There have been cultural reasons why this liberating truth about gender relationships has not been fully recognised before, but there are also cultural reasons why, in our day, we can see clearly what the central narrative of the Bible has always been saying: that in Christ there is no longer male and female - not in baptism, and not in ministry.
As with the question of Gentile converts in the past, so with women's ordination today: doctrine does not develop in a vacuum. It is forged in the refining fire of the questions that different cultures pose. This is why it is a missiological as well as a theological question.
Our world looks on in disbelief that we could discriminate against women in this way. But the ordination of women is right not because the world says so, but because we are recognising and disclosing something that has always been there.
Therefore (and this is the part of the argument that it took me longest to come round to), the Church of England does have the authority to make this decision. We have received holy order from the wider, undivided Church, but we are not changing it. A gender-inclusive priesthood is a development of doctrine, not a change to the nature of priesthood itself.
It is right to have women priests. Therefore, it is illogical and theologically inconsistent not to have women bishops as well.
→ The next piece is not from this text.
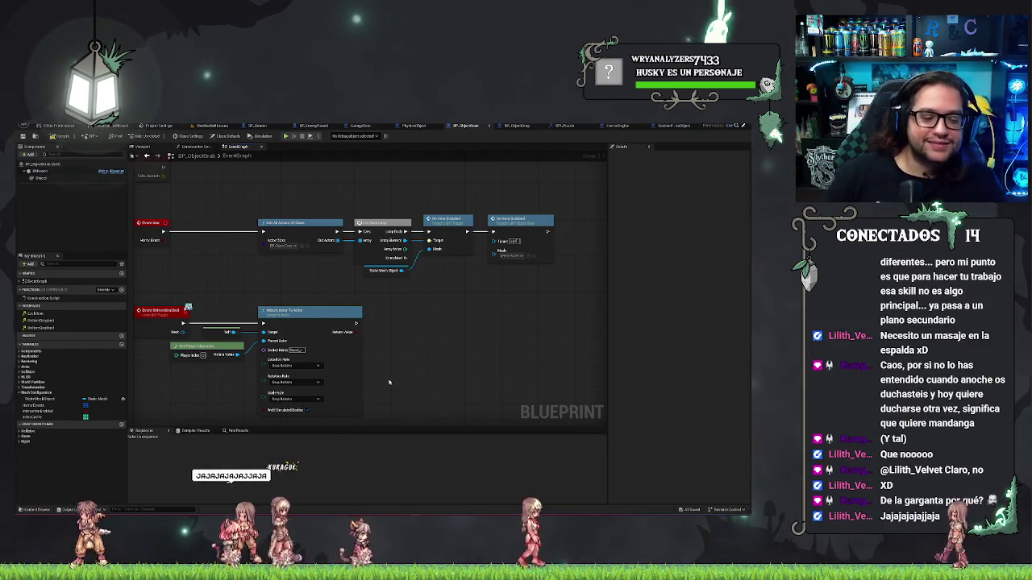
left_click_drag(389, 382, 496, 289)
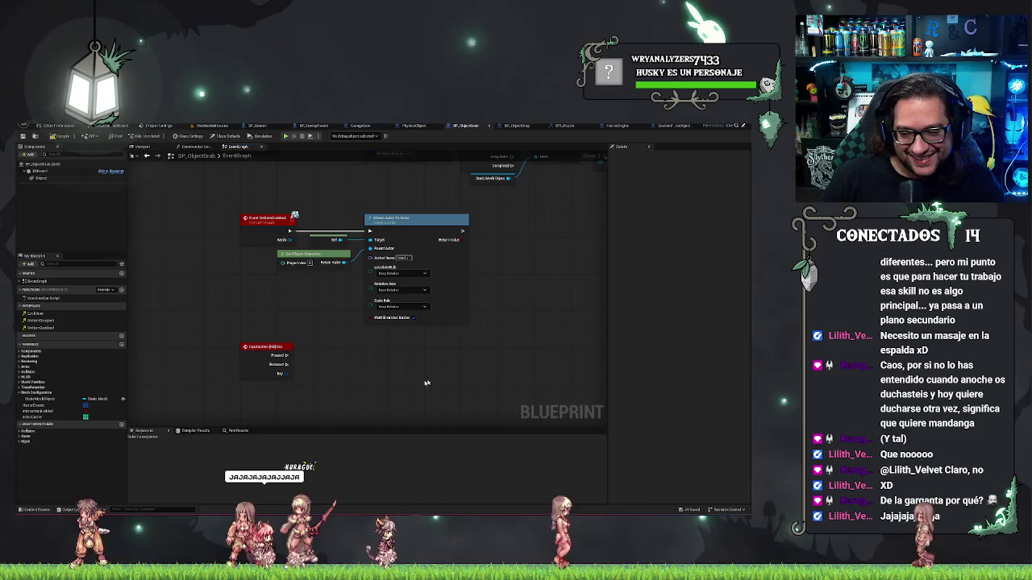
left_click_drag(426, 383, 362, 394)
I long for these insights to be shared by the whole Church, as we grow towards greater visible unity. But we already have women bishops in the Anglican Communion. It has not stopped our ecumenical discussion or partnerships - neither will women bishops in the Church of England. Indeed, they will contribute to a wider discernment of God's will for his Church in these matters.
YET I believe that these decisions have to be received by the Church. In my own ministry, I have seen this happen in many situations. I have instituted women incumbents to numerous parishes, knowing that when they celebrate the eucharist, they will be the first women ever to do so in that church.
I have also done this knowing that, although the parish had not passed any resolutions, there were a good number of people in the congregation who were unhappy with what was happening. And yet, time after time, they are won round. They are won round by the calibre, godliness, and humility of the women themselves, but also because, in these matters, we must always let Gamaliel have the last word: if this development is of God, then it cannot be stopped. Not only will it flourish, but in trying to stop it, you run the risk of opposing God himself.
I am slightly embarrassed to admit my own misgivings about the ordination of women, or at least the Church of England's authority to do it. Yes, I did wrestle with the theology, as I continue to do. But, in the end, as well as by the force of the theology, I have been won round by the sheer fruitfulness of women's ministry; of seeing how God is at work in and through their leadership and ministry; and of how this development, at this stage in our history, enables us to speak more coherently and compellingly to the culture that we are called to serve.
It is this culture that poses the question; so the revealing of this truth - that episcopacy belongs to men and women - will enhance the mission of the Church in our day. Male and female bishops working together will reflect God's intention of equality, and beautifully express the new humanity that Christ has given us.
The Rt Revd Stephen Cottrell is the Bishop of Chelmsford.